He was 44.  I'm 48.  And as we talked, and as I beat down his closed doors one by one, we got down to the brass tacks of what makes artists do the shit they do.  It took awhile to get a chisel between the jamb and the door for some of them, but that's my way ... and as he unloaded on me, and felt like he could talk about what he loved without being judged, he began to remember what it had been like to be 18.  He told me so.  And he told me how good it felt.

I don't know why musicians close themselves off.  It's a protection racket, I think.  A safety feature.  I don't think a 15th century bard would have been any different.  The problems are the same.  The drive is the same.  The expectation of the audience and the expectations they have for themselves are the same.  Perform.  Be brilliant.  Don't fuck it up.

In the midst of it all, he asked me point blank what the point of my book was.  He stared so hard at me I thought I was going to fall off the stool.  He was challenging me and I met him eye for eye.  "It's about getting past everything you've lost, and grabbing what you can still get."

And he went on staring at me for about twenty seconds, and I stared at him.  I knew what he was looking for.

"I'm buying that book," he said.

And he did.

Was a strange night.  I think I know musicians pretty well.  I don't think there's such a thing as a bard that could walk into a strange town and tell you anything about what the people in that town wanted, or how they related to one another.  But if there was a musician playing where a bard could hear, I think he or she could tell you exactly how long they'd been playing, what they were doing wrong and how long it was going to take before they could do it right.  Because it is the music, and the manufacture, that they understand.

They don't know shit about people.


Keith S said...

I wonder if we mistake knowing about people for being able to get people to do stuff?

I've always viewed bards as information thieves or dealers. They poke, pry, and rifle through other people's business,and look for ways to profit from that.

Music is part of that. Everyone wants to hang out with the band after all. To be part of the scene/seen.

Alexis Smolensk said...

I've never known a musician to pry through a person's business. I've known them to pry through someone's cupboards, looking for food ... but their business? No.

I think you need to sit down and talk to more musicians ... better yet, have one or two or ten of them move into your house. I've done that. I've been cheek and jowl and sharing hand towels with a lot of musicians. You have to watch them live their daily lives. On stage or in a bar isn't close enough. You've got to be there long enough to watch them quit their jobs or fight with their families on the phone or 'borrow' your stuff.

If you want to be part of a 'scene,' try that one.

Keith S said...

To your point, I guess that's why I wouldn't equate a bard with a musician. My experience with musicians, albeit limited, mirrors yours.

TASKS FOR THIS EXERCISE:
1. In the post about musicians, what does the writer tell the musician the book is about?
2. Write the next part of the discussion about musicians and bards, picking up right after its final line.
Nothing in the material that comes next is needed here.

PROVIDED DATA:

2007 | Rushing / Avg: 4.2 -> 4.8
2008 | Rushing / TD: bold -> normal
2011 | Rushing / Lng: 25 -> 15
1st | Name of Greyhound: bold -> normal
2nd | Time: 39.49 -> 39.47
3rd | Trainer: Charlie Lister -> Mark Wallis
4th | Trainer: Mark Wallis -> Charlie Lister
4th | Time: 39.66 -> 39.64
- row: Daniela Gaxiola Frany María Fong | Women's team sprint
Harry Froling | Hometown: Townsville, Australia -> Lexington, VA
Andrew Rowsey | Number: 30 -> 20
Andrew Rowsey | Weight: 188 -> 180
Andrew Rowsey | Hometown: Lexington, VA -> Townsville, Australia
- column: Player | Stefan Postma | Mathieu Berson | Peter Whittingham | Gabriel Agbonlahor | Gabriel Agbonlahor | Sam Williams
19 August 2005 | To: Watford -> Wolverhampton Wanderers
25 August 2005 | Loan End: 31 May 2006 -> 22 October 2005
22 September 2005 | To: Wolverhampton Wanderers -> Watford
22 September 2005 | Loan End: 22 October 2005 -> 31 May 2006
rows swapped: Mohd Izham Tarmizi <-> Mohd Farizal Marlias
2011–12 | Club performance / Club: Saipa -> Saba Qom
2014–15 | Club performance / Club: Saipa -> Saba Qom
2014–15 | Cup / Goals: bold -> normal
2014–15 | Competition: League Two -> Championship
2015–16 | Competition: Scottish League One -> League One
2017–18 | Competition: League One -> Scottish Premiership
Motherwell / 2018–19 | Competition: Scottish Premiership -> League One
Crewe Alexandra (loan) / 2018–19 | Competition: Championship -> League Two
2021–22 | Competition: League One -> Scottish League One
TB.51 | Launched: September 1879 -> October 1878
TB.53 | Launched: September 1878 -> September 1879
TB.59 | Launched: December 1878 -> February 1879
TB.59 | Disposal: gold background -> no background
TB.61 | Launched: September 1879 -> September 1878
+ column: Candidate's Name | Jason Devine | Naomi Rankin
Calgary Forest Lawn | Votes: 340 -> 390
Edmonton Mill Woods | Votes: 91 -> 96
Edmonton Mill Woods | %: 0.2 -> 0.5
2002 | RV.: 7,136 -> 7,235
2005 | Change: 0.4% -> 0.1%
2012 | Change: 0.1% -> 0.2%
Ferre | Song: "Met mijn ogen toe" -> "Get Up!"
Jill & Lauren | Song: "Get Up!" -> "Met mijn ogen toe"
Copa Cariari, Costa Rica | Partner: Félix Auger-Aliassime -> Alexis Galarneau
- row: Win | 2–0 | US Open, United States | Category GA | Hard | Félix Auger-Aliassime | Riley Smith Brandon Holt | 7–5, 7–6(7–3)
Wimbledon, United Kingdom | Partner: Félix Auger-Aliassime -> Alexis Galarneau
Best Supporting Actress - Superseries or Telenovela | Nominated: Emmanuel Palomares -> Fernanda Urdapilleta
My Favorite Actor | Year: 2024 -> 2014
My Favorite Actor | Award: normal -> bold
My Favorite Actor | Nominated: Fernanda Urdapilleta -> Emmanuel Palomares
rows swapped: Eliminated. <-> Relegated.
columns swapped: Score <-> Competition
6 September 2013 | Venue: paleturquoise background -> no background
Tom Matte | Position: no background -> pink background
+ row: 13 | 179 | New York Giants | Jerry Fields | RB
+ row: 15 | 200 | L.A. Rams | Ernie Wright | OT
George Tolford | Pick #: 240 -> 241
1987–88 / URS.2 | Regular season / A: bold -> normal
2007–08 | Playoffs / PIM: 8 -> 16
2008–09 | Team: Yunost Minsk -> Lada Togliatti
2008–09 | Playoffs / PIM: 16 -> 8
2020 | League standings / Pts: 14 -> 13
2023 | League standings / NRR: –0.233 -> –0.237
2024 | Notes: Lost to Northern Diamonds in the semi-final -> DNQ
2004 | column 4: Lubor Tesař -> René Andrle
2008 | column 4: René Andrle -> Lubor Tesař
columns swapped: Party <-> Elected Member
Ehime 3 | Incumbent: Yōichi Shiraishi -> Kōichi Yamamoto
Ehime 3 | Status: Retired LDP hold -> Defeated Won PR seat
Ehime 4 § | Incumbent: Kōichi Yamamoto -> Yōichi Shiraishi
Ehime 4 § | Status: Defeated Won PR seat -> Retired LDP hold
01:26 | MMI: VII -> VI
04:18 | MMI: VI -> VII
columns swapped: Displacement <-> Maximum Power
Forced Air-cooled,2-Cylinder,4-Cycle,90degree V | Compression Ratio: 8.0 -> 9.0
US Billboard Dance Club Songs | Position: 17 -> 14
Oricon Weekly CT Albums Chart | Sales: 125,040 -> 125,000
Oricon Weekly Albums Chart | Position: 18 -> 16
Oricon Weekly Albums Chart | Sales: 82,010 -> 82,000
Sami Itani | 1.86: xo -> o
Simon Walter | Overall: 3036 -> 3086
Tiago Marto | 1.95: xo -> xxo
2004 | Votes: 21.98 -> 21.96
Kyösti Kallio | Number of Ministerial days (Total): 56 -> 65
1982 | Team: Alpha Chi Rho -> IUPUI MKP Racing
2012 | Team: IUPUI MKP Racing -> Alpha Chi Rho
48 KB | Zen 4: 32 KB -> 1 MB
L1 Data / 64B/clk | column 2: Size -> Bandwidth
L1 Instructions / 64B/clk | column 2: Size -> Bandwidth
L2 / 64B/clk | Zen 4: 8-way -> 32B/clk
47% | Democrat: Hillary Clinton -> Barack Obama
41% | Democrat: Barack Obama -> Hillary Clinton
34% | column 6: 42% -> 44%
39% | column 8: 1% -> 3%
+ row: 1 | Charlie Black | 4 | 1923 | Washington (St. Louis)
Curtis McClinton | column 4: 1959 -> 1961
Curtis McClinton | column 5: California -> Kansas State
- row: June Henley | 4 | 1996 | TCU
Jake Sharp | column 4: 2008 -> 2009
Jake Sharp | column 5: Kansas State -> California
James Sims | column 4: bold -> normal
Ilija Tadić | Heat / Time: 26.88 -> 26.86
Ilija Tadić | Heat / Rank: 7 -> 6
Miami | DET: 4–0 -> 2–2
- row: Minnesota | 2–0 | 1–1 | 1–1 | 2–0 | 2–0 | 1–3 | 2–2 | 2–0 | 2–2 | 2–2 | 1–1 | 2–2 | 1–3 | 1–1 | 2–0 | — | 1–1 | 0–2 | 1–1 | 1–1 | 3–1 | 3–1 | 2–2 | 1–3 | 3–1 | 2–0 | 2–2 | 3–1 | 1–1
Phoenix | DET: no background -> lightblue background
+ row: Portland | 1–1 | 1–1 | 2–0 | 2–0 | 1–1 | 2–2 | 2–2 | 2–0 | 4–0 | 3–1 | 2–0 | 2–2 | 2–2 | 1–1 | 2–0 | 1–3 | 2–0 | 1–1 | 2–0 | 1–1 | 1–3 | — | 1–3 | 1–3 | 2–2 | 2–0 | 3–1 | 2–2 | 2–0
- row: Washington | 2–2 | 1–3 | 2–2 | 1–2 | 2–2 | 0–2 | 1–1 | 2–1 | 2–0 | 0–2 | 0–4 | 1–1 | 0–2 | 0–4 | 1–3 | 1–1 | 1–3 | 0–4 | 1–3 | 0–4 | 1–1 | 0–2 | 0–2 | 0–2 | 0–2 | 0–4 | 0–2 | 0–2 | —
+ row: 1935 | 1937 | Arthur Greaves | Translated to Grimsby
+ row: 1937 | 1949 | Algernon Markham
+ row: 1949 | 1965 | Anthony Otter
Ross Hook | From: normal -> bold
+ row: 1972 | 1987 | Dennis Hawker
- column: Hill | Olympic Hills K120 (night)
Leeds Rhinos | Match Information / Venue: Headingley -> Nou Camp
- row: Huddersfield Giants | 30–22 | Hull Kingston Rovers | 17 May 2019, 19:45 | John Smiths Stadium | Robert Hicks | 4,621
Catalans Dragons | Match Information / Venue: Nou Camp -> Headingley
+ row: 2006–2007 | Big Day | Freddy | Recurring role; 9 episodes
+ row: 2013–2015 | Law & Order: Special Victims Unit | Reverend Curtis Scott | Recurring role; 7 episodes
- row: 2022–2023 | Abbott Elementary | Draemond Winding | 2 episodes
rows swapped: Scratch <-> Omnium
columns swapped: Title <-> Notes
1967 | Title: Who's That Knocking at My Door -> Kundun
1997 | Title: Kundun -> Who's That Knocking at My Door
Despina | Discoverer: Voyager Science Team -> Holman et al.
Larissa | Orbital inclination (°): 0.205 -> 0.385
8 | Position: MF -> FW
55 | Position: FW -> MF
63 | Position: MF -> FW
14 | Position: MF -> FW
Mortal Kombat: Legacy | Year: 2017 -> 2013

EXPECTED OUTPUTS:
1. It's about getting past everything you've lost, and grabbing what you can still get.

2.
As a square is a rectangle, but a rectangle isn't always a square, so a musician is a bard, but a bard needn't always be a musician. Just a possible way of looking at it.

Alexis Smolensk said...

Jeez, Keith. I'll be damned if I know what you think a bard is, then.

My definition of 'bard' describes a professional poet, author, singer and narrator; its all rhythmic, lyrics mixed with musicality, etc. I know of no reason why the nature of the modern musician and the nature of the medieval bard should be so different as to suppose that somehow bards were of a different ilk than the performance artists we know.

But if they are ... if they are ... then willy nilly, I've never met a bard, and without a time machine I'm never going to meet one. So I guess, if you need to believe they're whatever you want them to be, all power to you. On THIS blog, however, where I was asked to give my opinion about their knowledge of cities, the ruling stands. I'll wager you've never met a bard, either, which makes your opinion on the matter is as shit as mine ... but at least I told interesting stories and drew parallels that didn't involve just four sides.

I really don't want to ride your ass, Keith, but you're really profoundly able to be unaccountably dismissive of things when you've demonstrated zero knowledge about them.

You might want to think about getting that checked.

joe said...

A bard's chief preoccupation is with beauty.

All else is to be neglected, must be neglected.

Find any great artist in any field that hasn't been accused throughout history of being at least a little bit crazy.

It's not that they are crazy, but that they are possessed of a single-minded obsession powerful enough to obliterate everything else in their life.

Class-wise, the way I've always treated bards is as jacks of all trades, masters of none and traveling entertainers.

In either case, they are bad at paying the rent.

Lukas said...

Perhaps the problem arises that in later editions the core stat for a bard is Cha.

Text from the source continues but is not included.